Project report

HaBiBi – Talk to your software documentation

Have you ever tried to google a problem when you don’t even know how to describe it? Or tried to find a manual for a software function when you have no idea what the function is called? In cooperation with Hirschbiegel+Grundstein GmbH, we are developing HaBiBi, the HandBookBot, and researching whether and how chatbots can help us overcome this speechlessness.

Project participants

Anna Viktoria Katrin Plaksin
Hizkiel Mitiku Alemayehu
Andreas Prohl-Plaksin

Project status

Testing phase

Customized software solutions as a catalyst for digitalization

Computer programs are one of the most important tools we use in our daily work. Depending on the profession and area of responsibility, we often use programs that almost everyone knows and uses. However, we also frequently use software products that have been specifically developed or adapted to meet the unique needs of our tasks or to reflect the individual business processes of an organization. In cultural institutions, for example, this includes the planning of performances and rehearsals, orchestra planning, event budgeting, contract management, procurement, staff scheduling, time tracking, the calculation of tariff surcharges, or contact management. The more complex and customized these solutions are, the harder it becomes for users to learn how to work with the product. And the smaller the user group, the less helpful it is to search on Google. Therefore, conveying know-how about highly specialized and customized software solutions is an essential challenge for organizations and is becoming increasingly important as our administrative processes continue to digitalize. At the same time, this training task often hits its limits and consumes significant resources. That’s why we are researching how AI can support this process.




Quote "Why flip through a boring manual
when you can ask a good friend?"

Andreas Prohl-Plaksin (Hirschbiegel+Grundstein GmbH)

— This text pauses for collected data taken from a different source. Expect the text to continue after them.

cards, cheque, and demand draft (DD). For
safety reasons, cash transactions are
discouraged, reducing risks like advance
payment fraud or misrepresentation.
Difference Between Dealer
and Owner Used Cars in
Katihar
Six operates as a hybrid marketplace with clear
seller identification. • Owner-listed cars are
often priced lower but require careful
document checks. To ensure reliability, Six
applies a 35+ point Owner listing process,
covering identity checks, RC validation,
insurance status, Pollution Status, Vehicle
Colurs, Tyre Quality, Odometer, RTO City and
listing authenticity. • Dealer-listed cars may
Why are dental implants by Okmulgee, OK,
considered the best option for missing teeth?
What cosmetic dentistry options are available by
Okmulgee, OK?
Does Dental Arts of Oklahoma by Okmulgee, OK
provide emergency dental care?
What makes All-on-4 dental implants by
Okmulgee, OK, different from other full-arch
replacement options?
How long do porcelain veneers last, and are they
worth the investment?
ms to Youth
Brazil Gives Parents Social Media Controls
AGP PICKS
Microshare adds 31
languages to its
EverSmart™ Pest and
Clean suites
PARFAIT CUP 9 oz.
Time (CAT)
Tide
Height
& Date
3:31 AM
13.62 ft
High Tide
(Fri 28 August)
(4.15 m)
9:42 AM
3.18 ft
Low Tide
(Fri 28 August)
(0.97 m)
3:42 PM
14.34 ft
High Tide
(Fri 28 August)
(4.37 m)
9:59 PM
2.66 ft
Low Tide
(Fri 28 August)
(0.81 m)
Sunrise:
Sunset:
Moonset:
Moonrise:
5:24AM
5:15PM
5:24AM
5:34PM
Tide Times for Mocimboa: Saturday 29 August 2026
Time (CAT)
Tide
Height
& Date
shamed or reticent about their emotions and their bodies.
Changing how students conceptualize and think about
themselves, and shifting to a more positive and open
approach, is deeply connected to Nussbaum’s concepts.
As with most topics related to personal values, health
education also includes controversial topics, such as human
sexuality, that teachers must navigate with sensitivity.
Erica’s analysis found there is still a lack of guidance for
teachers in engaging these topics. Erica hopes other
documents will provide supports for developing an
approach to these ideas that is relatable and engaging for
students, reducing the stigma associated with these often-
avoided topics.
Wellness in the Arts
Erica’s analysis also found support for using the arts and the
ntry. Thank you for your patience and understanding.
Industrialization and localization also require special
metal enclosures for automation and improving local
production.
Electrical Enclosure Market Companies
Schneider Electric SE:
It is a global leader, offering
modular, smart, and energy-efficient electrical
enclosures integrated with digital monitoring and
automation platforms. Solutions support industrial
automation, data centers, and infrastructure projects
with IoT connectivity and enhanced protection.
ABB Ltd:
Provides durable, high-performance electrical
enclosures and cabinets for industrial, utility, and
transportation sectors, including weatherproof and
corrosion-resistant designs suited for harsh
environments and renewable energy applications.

Knowledge Transfer with AI

Software manuals are a central and always-available resource for information. Ideally, they describe the software and its functions. However, when a problem arises, the solution is often not that simple.Writing manuals is a time-consuming process. When a new feature is developed, it must be documented. When a feature changes, the description needs to be updated. To help users find their way, a structure and language must be created that bridges the gap between the user’s perspective and the program’s logic. Traditionally, manuals have been written with a “standard user” in mind, but this approach often falls short. We learn more easily when we are addressed individually.


This is exactly where we employ AI chatbots. We train HaBiBi with knowledge about the software, feeding it with manuals. The underlying generative language model, which has been trained on vast amounts of text, can then adapt this knowledge to answer individual questions and allow for follow-up inquiries.


While the potential is theoretically great, many questions must be resolved before it can be practically applied:

  • How do you integrate a chatbot into an existing infrastructure?

  • What legal and financial frameworks need to be considered?

  • How should a knowledge base be structured to ensure the chatbot provides good answers?

  • How can incorrect answers be avoided?

Together with the software company Hirschbiegel+Grundstein GmbH, we are developing HaBiBi and testing its use within their KOKOS.Event package.

Retrieval Augmented Generation – a streamlined and versatile approach

We use the technique of Retrieval Augmented Generation (RAG).

This is a two-step process. First, a query is sent to a retrieval model to fetch relevant content from a database. In the second step, these relevant pieces of information, along with the query, are sent to a generative model. The generative model uses the retrieved documents as a knowledge source to answer the question.

This approach combines the strengths of information retrieval systems with generative models. The model searches for relevant documents or information from a database and uses them as context to generate more accurate and informative responses. This not only improves the precision and relevance of generated texts, especially in specialized or knowledge-intensive fields, but also enables a fast and resource-efficient implementation, as pre-built components are combined, eliminating the need for extensive training.